# Have I Been Pwned: Routinely Change Your Passwords



## ShadowSpear (Oct 12, 2016)

Always change your password regularly and don't use the same password on every website you frequent.   

FYI, you can plug in an email address here and you'll find out if your email/password was extracted from a website's database during a hack.  If you get the red banner.....change your password.

Have I been pwned? Check if your email has been compromised in a data breach


----------



## Brill (Oct 12, 2016)

14 random characters to include a mix of special characters, capitals, etc works (for awhile) for a reason. The goal is to make (hope) they move on to easier targets...like @Ooh-Rah


----------



## Ooh-Rah (Oct 12, 2016)

Well shit...

DropBox, Comcast, and LinkedIn all get a FAIL.

I like that it gives month/date as well.

Thanks for posting...


----------



## Raptor (Oct 12, 2016)

lindy said:


> 14 random characters to include a mix of special characters, capitals, etc works (for awhile) for a reason. The goal is to make (hope) they move on to easier targets...like @Ooh-Rah





Ooh-Rah said:


> Well shit...
> 
> DropBox, Comcast, and LinkedIn all get a FAIL.
> 
> ...


Looks like they already moved on 
I actually one pwn and my password has been changed


----------



## Muppet (Oct 12, 2016)

Mine is linked in but I have not been there for a long time.

M.


----------



## Ohge (Oct 12, 2016)

Someone got my old Wildstar account. Happy hunting to that poor sap!

Awesome link, thanks for posting!


----------



## compforce (Oct 13, 2016)

so that site is full of crap.  According to it, I was pwned on three services, none of which I've ever used.


----------



## SpitfireV (Oct 13, 2016)

And in the meantime they've got a bunch of email addresses to sell I'd imagine.


----------



## ShadowSpear (Oct 13, 2016)

» Goals:
[a] Can you rewrite the paragraph beginning "FYI, you can plug in an email address" from the Have I Been Pwned thread more briefly, keeping its main facts?
[b] Could you continue the Have I Been Pwned thread from the point where it stops?
The items that come next are from a separate source and are not part of the Have I Been Pwned thread.

» Dataset:
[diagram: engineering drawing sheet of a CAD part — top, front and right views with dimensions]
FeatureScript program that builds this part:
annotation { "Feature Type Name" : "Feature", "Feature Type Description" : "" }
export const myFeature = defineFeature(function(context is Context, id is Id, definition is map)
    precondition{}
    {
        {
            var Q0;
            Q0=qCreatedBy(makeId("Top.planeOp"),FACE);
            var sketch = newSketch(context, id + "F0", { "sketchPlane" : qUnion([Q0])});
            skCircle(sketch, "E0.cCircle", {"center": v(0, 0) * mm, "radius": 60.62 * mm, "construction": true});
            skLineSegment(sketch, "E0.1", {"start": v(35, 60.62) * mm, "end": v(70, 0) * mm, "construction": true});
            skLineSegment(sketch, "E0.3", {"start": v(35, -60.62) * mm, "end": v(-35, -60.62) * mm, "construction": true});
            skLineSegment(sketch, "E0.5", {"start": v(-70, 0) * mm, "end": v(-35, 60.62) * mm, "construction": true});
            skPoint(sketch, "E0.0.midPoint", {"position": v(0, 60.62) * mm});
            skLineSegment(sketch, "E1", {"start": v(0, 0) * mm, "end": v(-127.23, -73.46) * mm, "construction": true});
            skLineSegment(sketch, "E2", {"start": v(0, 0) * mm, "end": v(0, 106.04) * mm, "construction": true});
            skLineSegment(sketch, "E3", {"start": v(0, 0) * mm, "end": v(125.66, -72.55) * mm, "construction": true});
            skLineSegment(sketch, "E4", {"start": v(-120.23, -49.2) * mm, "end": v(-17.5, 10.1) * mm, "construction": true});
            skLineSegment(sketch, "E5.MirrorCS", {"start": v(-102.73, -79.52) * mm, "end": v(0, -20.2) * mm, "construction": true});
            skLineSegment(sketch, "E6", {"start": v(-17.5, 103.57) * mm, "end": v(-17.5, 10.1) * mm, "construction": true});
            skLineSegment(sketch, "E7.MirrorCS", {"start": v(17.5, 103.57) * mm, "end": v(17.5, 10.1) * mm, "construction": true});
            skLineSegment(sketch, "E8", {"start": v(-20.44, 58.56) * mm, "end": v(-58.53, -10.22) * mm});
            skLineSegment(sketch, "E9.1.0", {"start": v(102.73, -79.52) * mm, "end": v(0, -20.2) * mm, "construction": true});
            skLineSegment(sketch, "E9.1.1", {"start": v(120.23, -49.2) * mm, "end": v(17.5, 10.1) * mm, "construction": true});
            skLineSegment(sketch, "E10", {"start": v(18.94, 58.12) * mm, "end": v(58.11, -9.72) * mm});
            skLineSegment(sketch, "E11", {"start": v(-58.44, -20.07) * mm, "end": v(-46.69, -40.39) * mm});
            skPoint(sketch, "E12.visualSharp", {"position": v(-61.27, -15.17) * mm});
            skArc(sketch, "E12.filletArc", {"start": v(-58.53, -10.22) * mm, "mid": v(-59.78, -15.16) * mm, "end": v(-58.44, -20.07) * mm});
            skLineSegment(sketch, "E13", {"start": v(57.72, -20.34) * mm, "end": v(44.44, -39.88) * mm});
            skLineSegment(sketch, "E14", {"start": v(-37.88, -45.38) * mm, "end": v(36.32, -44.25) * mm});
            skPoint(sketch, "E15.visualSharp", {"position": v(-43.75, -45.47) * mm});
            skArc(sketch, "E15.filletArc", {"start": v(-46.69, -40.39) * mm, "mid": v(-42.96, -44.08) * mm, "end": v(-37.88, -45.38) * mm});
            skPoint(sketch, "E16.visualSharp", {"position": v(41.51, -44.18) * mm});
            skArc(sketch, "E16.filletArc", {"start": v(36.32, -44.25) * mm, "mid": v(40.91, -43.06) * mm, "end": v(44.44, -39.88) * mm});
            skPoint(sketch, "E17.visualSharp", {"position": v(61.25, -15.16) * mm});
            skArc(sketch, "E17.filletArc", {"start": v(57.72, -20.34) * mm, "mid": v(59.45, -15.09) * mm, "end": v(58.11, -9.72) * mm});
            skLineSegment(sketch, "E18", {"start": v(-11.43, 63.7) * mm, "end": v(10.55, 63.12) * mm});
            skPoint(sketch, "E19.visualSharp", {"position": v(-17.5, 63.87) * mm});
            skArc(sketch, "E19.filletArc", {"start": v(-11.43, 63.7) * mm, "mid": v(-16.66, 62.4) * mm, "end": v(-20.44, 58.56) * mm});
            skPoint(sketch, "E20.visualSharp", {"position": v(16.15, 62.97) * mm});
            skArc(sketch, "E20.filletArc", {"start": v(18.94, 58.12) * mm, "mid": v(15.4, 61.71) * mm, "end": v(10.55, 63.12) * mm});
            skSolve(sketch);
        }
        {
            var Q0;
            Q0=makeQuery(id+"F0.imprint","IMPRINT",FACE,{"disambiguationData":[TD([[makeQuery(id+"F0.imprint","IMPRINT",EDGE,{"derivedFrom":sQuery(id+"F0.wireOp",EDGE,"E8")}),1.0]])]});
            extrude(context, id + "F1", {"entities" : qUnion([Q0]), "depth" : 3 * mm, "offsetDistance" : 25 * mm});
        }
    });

» Responses in order:
[a] Enter an email address on the site to learn whether your email and password were taken from a website's database in a hack. If a red banner appears, change your password.

[b]
Mine was pretty accurate.  It even included a pretty large forum I was a member of.


----------



## Ooh-Rah (Oct 13, 2016)

compforce said:


> so that site is full of crap.  According to it, I was pwned on three services, none of which I've ever used.



I thought The same til I did a bit of research; found a number of sites (including the two below) that make me think the tool is legit. 

To add - is it possible that the services you do not recognize are sites where someone else used your email address?

Have I Been Pwned? - Wikipedia

The Rise of ‘Have I Been Pwned?’, an Invaluable Resource in the Hacking Age


----------



## TLDR20 (Oct 13, 2016)

Linkedin....


----------



## Rapid (Oct 13, 2016)

Pwned on one site... MySpace, hah. That was fucking years ago. Definitely not the same passwords I use now...


----------



## CQB (Oct 13, 2016)

The flip side (and downside) of the coin is password safes & encryption. I had info stored on Truecrypt until they decided to call it a day & lost the info. The password safe was fine until I broke the phone. As good as these tools are, it pays to back up more than once. Passphrases instead of passwords are always a better option too and easier to remember.


----------



## Crusader74 (Oct 13, 2016)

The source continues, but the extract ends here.